Ingredients
- 2 cups (500ml) Selati sugar
- 1 and 1/2 cups (375ml) Nola Original Mayonnaise
- 1 tsp (5ml) vanilla essence
- 4 eggs
- 2 cups (500ml) Supreme flour
- 2 tsp (10ml) baking powder
- 2 tsp (10ml) bicarbonate of soda
- 1 tsp (5ml) salt
- 2 tsp (10ml) cinnamon
- 1/2 tsp (2.5ml) nutmeg
- 1 cup (250ml) pineapple, crushed and drained
- 2 and 1/2 cups (625ml) carrots, grated
- 1/2 cup (125ml) pecan nuts, chopped
- For the Nola mayo icing:
- 2 cups (500ml) Nola Original Mayonnaise
- 1 tbsp (15ml) vanilla extract
- 3 cups (750ml) icing sugar
Cooking Instructions
- Preheat the oven to 180ºC.
- Lightly grease 2 x 12 hole non-stick muffin tins or place in 24 cupcake papers.

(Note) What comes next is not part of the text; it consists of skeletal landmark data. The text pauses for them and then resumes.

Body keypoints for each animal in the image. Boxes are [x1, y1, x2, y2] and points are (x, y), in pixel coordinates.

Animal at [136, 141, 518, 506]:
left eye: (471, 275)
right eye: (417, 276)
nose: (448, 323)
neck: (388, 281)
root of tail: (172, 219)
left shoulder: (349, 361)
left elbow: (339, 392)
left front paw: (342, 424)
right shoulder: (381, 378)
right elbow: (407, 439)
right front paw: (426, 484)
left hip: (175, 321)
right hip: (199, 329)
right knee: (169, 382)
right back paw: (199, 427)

- Beat the Selati sugar, Nola Original Mayonnaise and vanilla together.
- Beat in the eggs, one at a time.
- Sift the Supreme flour, baking powder, bicarbonate, salt and spices together and fold into the egg mixture.
- Gently fold in the pineapple, carrots and nuts.

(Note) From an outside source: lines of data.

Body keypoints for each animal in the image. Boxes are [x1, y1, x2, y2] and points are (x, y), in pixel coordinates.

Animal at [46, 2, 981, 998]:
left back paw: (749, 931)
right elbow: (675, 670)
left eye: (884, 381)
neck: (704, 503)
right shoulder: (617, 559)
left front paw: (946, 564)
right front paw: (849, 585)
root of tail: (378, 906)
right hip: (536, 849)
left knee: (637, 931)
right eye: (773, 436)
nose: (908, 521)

- Spoon into the muffin tin and bake for about 20 minutes or until a skewer comes out clean.
- Cool on a wire rack.
- To make the Nola mayo icing, beat the Nola Original Mayonnaise, vanilla and icing sugar together.
- Add more or less icing depending on whether you want to pipe or drizzle the icing.
- Once the cupcakes have cooled, ice and serve.